■ YOUR INSTRUCTIONS
Arrange the lines in the rows below as a JSON list of strings, one string per line and no entries for blank lines, covering only the part that opens with the line containing "4. Connectors: 1* RJ45 male to 3* RJ45 female" and runs through the final row, both ends included. Leave the pictures out of the answer.

───── DATA SHOWN ─────

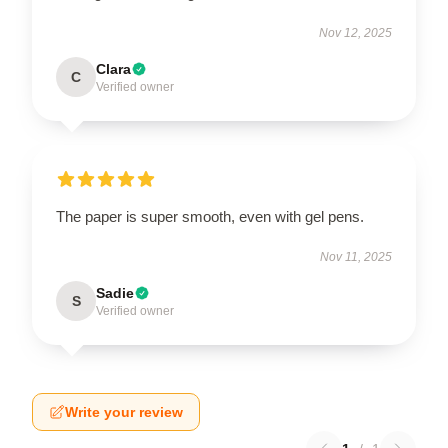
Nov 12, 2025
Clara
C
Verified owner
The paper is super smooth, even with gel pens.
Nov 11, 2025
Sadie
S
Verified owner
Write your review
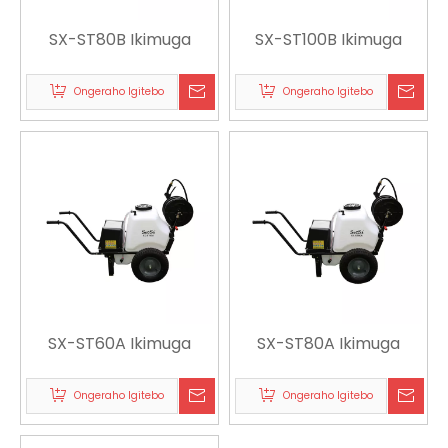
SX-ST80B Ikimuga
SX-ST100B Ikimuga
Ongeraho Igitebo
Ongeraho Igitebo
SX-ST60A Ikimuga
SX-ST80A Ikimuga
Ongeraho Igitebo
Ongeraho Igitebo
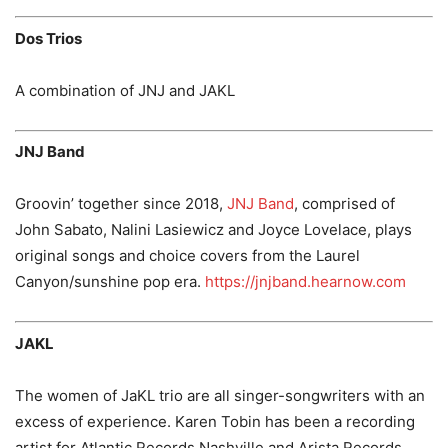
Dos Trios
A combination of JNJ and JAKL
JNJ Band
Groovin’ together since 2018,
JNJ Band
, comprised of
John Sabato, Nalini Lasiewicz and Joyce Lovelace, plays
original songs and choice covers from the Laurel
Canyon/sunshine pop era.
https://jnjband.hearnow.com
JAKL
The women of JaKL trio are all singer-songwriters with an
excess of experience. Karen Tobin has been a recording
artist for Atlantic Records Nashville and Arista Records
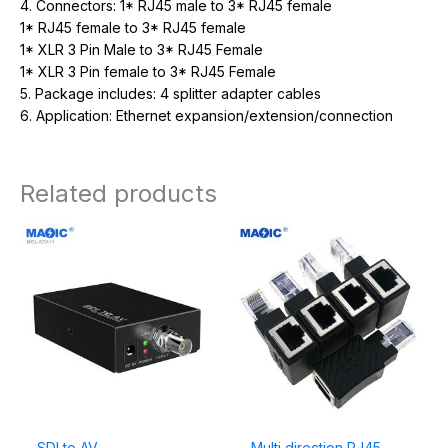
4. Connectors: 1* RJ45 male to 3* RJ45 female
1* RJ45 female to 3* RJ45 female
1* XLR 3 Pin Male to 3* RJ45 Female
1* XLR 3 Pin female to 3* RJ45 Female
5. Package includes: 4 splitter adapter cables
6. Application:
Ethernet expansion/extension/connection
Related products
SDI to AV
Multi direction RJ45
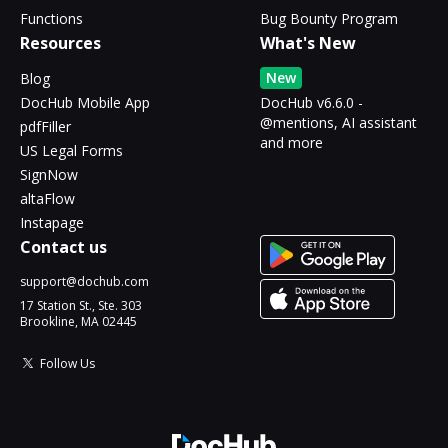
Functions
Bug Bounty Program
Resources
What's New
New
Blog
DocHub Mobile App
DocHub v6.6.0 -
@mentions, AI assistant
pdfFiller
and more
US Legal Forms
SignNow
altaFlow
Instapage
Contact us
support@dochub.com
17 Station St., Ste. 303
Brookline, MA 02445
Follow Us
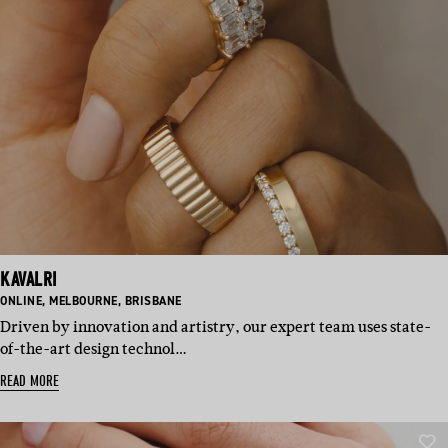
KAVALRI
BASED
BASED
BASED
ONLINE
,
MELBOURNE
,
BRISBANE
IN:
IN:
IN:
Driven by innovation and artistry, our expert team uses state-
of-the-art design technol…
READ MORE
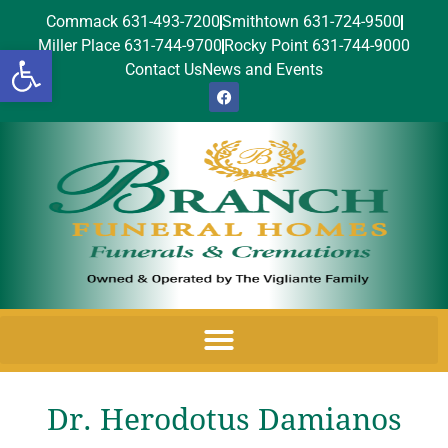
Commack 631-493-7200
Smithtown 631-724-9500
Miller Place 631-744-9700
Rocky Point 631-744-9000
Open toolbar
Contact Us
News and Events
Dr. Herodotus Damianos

─────

■ WRITTEN ANSWER
[
  "4. Connectors: 1* RJ45 male to 3* RJ45 female",
  "1* RJ45 female to 3* RJ45 female",
  "1* XLR 3 Pin Male to 3* RJ45 Female",
  "1* XLR 3 Pin female to 3* RJ45 Female",
  "5. Package includes: 4 splitter adapter cables",
  "6. Application:",
  "Ethernet expansion/extension/connection",
  "Related products",
  "SDI to AV",
  "Multi direction RJ45",
  "Functions",
  "Bug Bounty Program",
  "Resources",
  "What's New",
  "New",
  "Blog",
  "DocHub Mobile App",
  "DocHub v6.6.0 -",
  "@mentions, AI assistant",
  "pdfFiller",
  "and more",
  "US Legal Forms",
  "SignNow",
  "altaFlow",
  "Instapage",
  "Contact us",
  "support@dochub.com",
  "17 Station St., Ste. 303",
  "Brookline, MA 02445",
  "Follow Us",
  "KAVALRI",
  "BASED",
  "BASED",
  "BASED",
  "ONLINE",
  ",",
  "MELBOURNE",
  ",",
  "BRISBANE",
  "IN:",
  "IN:",
  "IN:",
  "Driven by innovation and artistry, our expert team uses state-",
  "of-the-art design technol…",
  "READ MORE",
  "Commack 631-493-7200",
  "Smithtown 631-724-9500",
  "Miller Place 631-744-9700",
  "Rocky Point 631-744-9000",
  "Open toolbar",
  "Contact Us",
  "News and Events",
  "Dr. Herodotus Damianos"
]